▸ **Data for this task**:
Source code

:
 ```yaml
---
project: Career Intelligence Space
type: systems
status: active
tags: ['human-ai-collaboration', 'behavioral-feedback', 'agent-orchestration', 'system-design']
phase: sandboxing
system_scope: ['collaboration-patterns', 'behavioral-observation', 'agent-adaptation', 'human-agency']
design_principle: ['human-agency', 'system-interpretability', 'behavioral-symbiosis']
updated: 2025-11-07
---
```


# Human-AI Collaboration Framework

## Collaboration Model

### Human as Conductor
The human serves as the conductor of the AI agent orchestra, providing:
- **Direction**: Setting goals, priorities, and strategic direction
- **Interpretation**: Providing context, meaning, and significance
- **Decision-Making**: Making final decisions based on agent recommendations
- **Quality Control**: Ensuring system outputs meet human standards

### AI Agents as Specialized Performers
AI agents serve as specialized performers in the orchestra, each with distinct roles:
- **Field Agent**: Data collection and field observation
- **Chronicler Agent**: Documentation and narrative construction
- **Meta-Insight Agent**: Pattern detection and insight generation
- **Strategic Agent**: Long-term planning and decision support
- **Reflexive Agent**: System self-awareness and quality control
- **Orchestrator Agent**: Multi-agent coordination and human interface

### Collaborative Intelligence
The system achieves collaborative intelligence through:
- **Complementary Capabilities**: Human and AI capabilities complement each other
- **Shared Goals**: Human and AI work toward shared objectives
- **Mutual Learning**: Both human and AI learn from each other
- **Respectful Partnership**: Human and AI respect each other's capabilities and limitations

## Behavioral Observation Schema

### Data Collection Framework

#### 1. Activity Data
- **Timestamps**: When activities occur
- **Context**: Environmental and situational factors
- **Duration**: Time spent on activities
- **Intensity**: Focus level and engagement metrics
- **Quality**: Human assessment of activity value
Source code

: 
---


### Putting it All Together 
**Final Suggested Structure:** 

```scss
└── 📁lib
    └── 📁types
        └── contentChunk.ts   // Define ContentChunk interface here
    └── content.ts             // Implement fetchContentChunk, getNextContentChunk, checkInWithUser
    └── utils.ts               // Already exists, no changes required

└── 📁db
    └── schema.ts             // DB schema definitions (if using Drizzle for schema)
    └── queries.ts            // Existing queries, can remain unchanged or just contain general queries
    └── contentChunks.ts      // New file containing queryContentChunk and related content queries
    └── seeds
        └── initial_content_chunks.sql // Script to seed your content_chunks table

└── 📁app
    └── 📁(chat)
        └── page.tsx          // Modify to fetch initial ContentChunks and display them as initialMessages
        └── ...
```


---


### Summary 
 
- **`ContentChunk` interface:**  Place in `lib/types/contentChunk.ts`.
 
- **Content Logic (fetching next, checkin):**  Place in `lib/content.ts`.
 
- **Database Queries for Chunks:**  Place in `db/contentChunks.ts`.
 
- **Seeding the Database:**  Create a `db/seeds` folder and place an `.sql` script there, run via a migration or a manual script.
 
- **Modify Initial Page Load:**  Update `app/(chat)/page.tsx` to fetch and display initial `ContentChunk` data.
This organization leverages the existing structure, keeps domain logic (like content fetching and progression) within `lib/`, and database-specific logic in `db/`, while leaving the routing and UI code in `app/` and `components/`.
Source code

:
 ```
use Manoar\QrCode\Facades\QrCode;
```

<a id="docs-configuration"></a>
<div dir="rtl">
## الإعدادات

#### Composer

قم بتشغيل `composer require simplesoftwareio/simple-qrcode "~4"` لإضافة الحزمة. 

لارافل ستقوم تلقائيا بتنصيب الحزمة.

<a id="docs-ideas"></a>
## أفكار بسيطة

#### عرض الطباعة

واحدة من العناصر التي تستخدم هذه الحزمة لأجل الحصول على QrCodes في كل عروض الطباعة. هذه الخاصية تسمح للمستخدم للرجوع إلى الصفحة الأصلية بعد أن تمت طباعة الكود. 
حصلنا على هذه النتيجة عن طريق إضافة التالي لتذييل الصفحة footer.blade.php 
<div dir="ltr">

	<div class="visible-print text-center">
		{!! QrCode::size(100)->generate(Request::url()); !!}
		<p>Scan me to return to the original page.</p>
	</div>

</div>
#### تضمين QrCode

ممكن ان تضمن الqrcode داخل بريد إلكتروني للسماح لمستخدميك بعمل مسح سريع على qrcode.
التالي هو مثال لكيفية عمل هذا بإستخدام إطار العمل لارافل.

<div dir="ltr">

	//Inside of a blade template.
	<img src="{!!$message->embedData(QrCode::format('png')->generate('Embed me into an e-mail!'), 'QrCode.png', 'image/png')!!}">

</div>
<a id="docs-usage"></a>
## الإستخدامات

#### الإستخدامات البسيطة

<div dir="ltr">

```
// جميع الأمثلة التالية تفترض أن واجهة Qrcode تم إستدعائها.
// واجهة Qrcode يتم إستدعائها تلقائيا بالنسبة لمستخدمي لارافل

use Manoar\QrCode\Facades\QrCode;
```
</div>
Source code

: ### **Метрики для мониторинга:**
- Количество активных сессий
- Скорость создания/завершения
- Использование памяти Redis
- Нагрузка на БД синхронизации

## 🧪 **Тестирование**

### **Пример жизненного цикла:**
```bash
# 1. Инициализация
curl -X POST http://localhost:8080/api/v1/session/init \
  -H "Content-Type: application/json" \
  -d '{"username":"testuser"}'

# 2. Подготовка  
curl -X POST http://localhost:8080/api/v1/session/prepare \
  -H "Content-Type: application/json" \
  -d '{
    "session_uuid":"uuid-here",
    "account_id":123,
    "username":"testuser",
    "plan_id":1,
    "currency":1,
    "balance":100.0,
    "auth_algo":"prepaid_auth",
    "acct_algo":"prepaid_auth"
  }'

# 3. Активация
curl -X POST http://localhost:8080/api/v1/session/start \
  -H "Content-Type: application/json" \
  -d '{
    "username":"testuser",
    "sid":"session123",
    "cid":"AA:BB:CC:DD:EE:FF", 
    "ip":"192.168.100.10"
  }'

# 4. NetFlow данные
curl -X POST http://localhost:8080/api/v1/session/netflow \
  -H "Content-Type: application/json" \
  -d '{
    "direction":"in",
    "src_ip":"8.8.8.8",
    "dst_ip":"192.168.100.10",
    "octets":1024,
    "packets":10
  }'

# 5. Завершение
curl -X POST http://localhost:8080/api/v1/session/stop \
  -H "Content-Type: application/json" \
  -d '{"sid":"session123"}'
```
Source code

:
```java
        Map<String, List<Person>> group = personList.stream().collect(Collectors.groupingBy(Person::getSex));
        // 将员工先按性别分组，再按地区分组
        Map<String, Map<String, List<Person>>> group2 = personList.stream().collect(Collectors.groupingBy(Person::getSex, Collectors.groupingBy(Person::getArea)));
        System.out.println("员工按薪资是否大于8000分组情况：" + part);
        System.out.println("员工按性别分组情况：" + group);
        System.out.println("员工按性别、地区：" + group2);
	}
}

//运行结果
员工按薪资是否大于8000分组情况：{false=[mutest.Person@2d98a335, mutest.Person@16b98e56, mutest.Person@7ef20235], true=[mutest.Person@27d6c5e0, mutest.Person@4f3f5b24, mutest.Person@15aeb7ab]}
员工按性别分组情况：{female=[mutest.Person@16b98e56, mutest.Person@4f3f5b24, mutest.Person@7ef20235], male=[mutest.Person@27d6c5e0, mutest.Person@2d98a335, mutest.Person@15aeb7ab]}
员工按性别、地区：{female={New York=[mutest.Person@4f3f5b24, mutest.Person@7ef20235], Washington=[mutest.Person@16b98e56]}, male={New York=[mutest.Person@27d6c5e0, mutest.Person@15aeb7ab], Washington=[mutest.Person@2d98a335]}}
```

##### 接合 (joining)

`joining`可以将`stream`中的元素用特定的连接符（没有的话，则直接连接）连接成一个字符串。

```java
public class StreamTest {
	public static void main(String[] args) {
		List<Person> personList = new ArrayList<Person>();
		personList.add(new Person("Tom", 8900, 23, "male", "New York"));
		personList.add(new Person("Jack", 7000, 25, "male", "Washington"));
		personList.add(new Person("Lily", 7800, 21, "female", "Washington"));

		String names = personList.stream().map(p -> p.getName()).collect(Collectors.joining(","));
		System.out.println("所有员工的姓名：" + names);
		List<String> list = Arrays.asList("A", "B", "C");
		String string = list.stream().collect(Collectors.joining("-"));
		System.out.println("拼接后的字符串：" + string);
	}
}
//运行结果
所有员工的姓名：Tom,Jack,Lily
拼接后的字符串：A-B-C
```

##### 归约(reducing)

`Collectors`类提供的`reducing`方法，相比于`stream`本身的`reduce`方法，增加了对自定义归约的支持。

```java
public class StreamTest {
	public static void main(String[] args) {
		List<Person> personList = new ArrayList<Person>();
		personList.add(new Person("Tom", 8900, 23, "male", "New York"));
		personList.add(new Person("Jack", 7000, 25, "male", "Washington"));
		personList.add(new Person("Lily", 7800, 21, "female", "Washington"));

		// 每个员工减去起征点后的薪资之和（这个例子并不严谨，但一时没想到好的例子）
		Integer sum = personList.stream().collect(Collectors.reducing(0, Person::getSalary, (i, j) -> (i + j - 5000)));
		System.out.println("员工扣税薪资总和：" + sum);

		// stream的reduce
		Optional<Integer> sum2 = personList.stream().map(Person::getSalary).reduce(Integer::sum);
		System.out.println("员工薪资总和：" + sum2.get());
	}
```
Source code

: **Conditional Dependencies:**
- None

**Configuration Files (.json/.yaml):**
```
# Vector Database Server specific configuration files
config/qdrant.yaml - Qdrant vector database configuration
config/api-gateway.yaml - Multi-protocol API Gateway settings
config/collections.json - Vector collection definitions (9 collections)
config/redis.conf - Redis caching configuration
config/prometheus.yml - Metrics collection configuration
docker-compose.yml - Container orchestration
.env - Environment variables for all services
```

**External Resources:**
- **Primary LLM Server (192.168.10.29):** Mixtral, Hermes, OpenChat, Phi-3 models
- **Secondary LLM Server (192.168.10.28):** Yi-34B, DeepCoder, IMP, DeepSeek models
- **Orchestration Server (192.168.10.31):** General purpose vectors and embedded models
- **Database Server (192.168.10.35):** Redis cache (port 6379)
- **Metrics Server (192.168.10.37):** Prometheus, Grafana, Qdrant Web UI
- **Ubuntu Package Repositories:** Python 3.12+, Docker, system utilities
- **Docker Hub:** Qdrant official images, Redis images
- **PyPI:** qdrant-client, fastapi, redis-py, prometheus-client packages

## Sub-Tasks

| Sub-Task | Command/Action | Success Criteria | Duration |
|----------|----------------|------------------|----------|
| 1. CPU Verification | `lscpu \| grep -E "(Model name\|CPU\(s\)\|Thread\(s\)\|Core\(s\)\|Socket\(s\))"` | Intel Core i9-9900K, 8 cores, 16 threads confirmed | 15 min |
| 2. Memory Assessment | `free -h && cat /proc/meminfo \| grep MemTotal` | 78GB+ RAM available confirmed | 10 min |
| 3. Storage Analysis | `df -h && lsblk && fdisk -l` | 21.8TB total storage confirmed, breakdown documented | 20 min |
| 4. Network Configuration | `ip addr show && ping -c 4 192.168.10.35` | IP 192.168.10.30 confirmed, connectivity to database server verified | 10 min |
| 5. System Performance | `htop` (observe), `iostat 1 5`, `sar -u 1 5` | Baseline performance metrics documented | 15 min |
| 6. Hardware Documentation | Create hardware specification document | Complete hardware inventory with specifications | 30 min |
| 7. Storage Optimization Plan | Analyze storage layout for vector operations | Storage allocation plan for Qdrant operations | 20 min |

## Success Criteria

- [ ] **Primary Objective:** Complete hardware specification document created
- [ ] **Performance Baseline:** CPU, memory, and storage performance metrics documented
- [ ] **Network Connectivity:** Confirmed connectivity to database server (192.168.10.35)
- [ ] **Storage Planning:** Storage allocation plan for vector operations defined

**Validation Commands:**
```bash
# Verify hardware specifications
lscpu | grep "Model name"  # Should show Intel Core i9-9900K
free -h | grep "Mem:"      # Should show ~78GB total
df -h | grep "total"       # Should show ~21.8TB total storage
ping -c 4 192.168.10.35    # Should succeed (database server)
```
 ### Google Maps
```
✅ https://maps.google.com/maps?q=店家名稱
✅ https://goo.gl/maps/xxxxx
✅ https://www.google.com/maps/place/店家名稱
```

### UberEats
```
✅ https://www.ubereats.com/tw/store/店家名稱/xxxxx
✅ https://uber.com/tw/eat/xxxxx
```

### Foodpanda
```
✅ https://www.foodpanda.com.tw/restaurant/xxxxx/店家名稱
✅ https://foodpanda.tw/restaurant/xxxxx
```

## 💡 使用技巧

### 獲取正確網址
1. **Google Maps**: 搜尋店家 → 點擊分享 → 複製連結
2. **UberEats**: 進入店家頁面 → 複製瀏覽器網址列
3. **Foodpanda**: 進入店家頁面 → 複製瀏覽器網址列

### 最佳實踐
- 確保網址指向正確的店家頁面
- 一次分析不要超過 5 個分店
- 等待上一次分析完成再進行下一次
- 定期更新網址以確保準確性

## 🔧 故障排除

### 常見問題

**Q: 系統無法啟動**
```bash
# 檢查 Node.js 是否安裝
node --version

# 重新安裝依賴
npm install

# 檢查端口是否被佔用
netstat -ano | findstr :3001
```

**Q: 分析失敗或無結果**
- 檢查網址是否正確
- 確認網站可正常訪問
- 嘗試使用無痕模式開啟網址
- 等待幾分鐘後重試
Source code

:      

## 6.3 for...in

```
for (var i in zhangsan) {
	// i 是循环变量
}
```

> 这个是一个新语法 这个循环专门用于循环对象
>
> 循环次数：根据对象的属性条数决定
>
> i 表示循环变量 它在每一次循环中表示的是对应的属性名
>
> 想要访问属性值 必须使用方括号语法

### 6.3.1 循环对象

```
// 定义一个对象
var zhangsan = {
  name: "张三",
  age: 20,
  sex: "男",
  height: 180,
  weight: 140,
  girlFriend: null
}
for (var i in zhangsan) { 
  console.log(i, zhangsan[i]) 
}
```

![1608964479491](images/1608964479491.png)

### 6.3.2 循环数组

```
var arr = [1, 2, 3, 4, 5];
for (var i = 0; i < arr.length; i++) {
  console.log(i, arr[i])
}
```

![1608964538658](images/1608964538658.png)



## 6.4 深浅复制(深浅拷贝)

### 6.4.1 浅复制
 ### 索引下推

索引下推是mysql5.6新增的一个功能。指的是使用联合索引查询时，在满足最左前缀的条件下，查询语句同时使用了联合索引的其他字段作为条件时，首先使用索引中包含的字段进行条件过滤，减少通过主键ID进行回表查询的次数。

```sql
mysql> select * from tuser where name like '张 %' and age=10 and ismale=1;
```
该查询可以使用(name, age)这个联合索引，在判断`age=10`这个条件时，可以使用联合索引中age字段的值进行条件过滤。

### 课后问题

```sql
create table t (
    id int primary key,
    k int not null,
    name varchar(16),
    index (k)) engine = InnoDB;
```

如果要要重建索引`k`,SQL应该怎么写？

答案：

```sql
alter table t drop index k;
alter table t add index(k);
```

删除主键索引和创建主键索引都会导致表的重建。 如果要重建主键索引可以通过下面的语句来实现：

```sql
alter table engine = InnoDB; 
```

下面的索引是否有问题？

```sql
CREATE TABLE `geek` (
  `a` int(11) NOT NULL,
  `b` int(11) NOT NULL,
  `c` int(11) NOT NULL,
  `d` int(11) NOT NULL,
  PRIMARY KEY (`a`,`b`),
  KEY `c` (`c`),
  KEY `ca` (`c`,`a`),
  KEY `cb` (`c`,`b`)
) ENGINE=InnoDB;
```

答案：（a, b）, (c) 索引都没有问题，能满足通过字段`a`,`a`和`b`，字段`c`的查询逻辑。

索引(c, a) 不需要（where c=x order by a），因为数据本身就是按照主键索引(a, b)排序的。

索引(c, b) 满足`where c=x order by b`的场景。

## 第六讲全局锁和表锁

▸ **Task to carry out**:
Please copy the lines in the records above between the one holding "#### 1. Activity Data" and the one holding "- **Modify Initial", inclusive, exactly and with no other line.

▸ **Reply to the exercise**:
#### 1. Activity Data
- **Timestamps**: When activities occur
- **Context**: Environmental and situational factors
- **Duration**: Time spent on activities
- **Intensity**: Focus level and engagement metrics
- **Quality**: Human assessment of activity value
Source code

: 
---


### Putting it All Together 
**Final Suggested Structure:** 

```scss
└── 📁lib
    └── 📁types
        └── contentChunk.ts   // Define ContentChunk interface here
    └── content.ts             // Implement fetchContentChunk, getNextContentChunk, checkInWithUser
    └── utils.ts               // Already exists, no changes required

└── 📁db
    └── schema.ts             // DB schema definitions (if using Drizzle for schema)
    └── queries.ts            // Existing queries, can remain unchanged or just contain general queries
    └── contentChunks.ts      // New file containing queryContentChunk and related content queries
    └── seeds
        └── initial_content_chunks.sql // Script to seed your content_chunks table

└── 📁app
    └── 📁(chat)
        └── page.tsx          // Modify to fetch initial ContentChunks and display them as initialMessages
        └── ...
```


---


### Summary 
 
- **`ContentChunk` interface:**  Place in `lib/types/contentChunk.ts`.
 
- **Content Logic (fetching next, checkin):**  Place in `lib/content.ts`.
 
- **Database Queries for Chunks:**  Place in `db/contentChunks.ts`.
 
- **Seeding the Database:**  Create a `db/seeds` folder and place an `.sql` script there, run via a migration or a manual script.
 
- **Modify Initial Page Load:**  Update `app/(chat)/page.tsx` to fetch and display initial `ContentChunk` data.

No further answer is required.